# [WORK INSTRUCTIONS]
Each line below needs to be duplicated without alteration.

# [DATASET ENTRIES]
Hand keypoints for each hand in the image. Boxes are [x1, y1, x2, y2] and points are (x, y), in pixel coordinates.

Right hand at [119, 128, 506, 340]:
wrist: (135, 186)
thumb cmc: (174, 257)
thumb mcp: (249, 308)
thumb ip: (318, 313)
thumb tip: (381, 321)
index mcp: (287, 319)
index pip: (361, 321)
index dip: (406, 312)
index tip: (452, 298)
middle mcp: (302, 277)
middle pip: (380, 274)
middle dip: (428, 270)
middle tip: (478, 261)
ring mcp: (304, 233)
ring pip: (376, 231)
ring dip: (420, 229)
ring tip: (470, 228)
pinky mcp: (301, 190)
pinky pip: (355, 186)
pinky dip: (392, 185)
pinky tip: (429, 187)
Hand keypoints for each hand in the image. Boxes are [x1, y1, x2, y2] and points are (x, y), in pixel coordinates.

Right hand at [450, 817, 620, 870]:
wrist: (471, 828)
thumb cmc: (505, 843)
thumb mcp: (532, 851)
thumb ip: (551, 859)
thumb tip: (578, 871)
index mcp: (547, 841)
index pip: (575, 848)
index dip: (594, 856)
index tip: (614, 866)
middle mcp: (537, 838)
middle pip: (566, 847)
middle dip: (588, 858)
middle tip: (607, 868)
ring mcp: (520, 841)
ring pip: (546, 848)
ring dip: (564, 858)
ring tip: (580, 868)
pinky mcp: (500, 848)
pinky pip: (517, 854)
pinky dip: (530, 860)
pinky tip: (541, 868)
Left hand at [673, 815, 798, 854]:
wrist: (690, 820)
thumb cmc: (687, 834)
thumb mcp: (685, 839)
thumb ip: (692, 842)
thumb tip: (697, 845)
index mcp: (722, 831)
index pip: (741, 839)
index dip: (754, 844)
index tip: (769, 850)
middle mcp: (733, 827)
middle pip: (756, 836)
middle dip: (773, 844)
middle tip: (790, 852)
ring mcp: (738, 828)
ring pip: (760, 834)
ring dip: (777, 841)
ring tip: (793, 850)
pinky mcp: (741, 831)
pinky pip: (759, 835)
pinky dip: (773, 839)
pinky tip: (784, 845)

# [RESPONSE]
Hand keypoints for each hand in the image. Boxes are [x1, y1, x2, y2] and points are (x, y), in pixel coordinates.

Right hand at [119, 128, 506, 340]:
wrist: (135, 186)
thumb cmc: (174, 257)
thumb mcp: (249, 308)
thumb ip: (318, 313)
thumb tip: (381, 321)
index mcp: (287, 319)
index pip: (361, 321)
index dip: (406, 312)
index tip: (452, 298)
middle mcp: (302, 277)
middle pip: (380, 274)
middle dip: (428, 270)
middle tip: (478, 261)
ring mcp: (304, 233)
ring pip: (376, 231)
ring dip: (420, 229)
ring tip: (470, 228)
pinky mcp: (301, 190)
pinky pip: (355, 186)
pinky dip: (392, 185)
pinky tip: (429, 187)
Hand keypoints for each hand in the image. Boxes are [x1, y1, x2, y2] and points are (x, y), in pixel coordinates.

Right hand at [450, 817, 620, 870]:
wrist: (471, 828)
thumb cmc: (505, 843)
thumb mcp: (532, 851)
thumb ip: (551, 859)
thumb tip: (578, 871)
index mcp: (547, 841)
index pip: (575, 848)
index dip: (594, 856)
index tip: (614, 866)
middle mcp: (537, 838)
middle pip: (566, 847)
middle dip: (588, 858)
middle tip: (607, 868)
ring mcp: (520, 841)
ring pip: (546, 848)
ring dip: (564, 858)
ring tip: (580, 868)
pinky mcp: (500, 848)
pinky pip: (517, 854)
pinky dip: (530, 860)
pinky tip: (541, 868)
Left hand at [673, 815, 798, 854]:
wrist: (690, 820)
thumb cmc: (687, 834)
thumb mcp: (685, 839)
thumb ip: (692, 842)
thumb tip: (697, 845)
index mcp: (722, 831)
index pip: (741, 839)
index dip: (754, 844)
index tip: (769, 850)
middle mcp: (733, 827)
middle pip: (756, 836)
middle dip: (773, 844)
middle tip: (790, 852)
ring mcp: (738, 828)
ring pip: (760, 834)
ring dip: (777, 841)
ring tip: (793, 850)
pinky mcp: (741, 831)
pinky pip: (759, 835)
pinky dip: (773, 839)
pinky tip: (784, 845)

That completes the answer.